Dec 7, 2011

Fun with Data Science

MailChimp hired a scientist! More specifically, a data scientist. His name is John, and he’s good at calculus.

John’s main focus is our Email Genome Project, which analyzes millions of email lists—and hundreds of millions of email addresses—to find stories and trends in the data. This research helps us understand the email ecosystem, prevent abuse, and create better experiences for you guys.

Nice shirt, John!

Lately, John’s been analyzing how the geographic distribution of a customer’s list relates to her campaign performance. To do this, he uses an agglomerative clustering algorithm, combined with a little calculus, to detect population centers within a list. One of the outputs of the algorithm is something called a dendrogram, which is pretty much a scientific illustration of the clusters. Our dendrograms look like this:

Confused yet? Basically, humans can look at a list and logically cluster similar items, because organizing based on similarities is a human-like thing to do. But computers need a little help with that sometimes, so we’ve been training EGP to calculate distances between our customers’ list members, and then make clusters based on those locations. All this analysis allows us to better predict how a campaign might perform for any given list, based on where the customer’s located and where the clusters within that customer’s list are located.

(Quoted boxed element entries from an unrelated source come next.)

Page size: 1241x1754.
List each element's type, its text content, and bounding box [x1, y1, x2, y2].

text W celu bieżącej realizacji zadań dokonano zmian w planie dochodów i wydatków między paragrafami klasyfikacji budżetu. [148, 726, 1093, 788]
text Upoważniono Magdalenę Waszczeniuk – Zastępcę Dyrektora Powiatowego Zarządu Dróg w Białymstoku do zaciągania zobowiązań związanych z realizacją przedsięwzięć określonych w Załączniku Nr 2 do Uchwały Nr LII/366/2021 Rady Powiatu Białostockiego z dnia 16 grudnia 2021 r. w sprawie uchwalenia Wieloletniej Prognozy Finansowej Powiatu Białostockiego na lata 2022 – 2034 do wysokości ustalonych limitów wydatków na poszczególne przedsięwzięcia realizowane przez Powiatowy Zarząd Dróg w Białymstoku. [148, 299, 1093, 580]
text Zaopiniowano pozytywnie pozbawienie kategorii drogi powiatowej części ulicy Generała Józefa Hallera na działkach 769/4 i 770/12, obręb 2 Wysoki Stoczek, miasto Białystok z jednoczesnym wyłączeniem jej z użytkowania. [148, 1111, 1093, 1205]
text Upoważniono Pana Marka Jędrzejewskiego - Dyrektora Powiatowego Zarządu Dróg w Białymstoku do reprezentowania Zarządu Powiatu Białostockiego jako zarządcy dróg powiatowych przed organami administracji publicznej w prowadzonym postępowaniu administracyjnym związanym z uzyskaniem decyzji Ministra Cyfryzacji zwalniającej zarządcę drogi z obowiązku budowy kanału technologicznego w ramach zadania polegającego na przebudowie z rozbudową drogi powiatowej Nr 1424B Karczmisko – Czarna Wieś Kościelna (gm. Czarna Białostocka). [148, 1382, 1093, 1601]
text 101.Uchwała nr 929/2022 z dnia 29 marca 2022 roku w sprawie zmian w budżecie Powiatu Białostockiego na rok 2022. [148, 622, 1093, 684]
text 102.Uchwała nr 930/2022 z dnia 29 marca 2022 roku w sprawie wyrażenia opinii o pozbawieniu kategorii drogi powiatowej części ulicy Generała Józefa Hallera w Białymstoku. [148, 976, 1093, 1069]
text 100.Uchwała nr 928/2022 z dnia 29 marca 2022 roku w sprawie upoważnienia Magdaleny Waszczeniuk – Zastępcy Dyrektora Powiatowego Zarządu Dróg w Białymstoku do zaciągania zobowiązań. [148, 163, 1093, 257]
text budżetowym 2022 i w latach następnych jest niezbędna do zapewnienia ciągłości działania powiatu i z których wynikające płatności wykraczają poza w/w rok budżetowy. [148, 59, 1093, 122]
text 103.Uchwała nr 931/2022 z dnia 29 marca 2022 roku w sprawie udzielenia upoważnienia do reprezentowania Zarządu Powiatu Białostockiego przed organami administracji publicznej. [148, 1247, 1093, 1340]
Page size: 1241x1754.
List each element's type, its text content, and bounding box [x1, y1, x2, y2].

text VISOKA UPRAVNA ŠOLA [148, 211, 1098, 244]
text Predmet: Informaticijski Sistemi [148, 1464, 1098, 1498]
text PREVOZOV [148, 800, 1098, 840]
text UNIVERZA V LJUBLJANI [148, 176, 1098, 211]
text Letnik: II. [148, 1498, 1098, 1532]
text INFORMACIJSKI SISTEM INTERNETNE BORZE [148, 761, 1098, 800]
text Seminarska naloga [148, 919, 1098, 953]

John’s made some helpful discoveries. For example, we now know that if a majority of a list’s members are located in a different country than the list owner, then a campaign sent to that list will have about two percent more bounces than publishers who live in the same country as their subscribers. (Keep in mind that when it comes to bounces, two percent is more significant than it sounds.) And of course the percentage of your list that we’ve geolocated is a predictor of list performance itself, because subscribers have to open or click before we can geolocate them at all. So if we don’t have that list data for someone who’s already sent a campaign, then it’s a surefire sign that the next campaign isn’t going to perform so well.

John’s also been working on bounce predictions. We’re learning stuff like this: The more subscribers you have with Gmail addresses, then the fewer bounces, unsubscribes, and abuse reports you’ll have. It makes sense, because Gmail addresses are generally recent—so the more Gmail addresses you have on your list, the less room you have for old (and therefore bad) domains.

Another fun fact: We’ve been purchasing email lists. This might come as a shock, considering how much we hate purchased lists—but rest assured that it’s all in the name of abuse prevention. Buying and analyzing dirty lists makes it easier for us to detect other dirty lists. We feed that data to EGP, EGP becomes even smarter, and we all benefit from a cleaner system and better deliverability.

There’s a lot more where this came from. We’re constantly slicing and dicing public data, uncovering trends, and figuring out how these discoveries can prevent abuse and make our customers’ lives easier. Because we love you.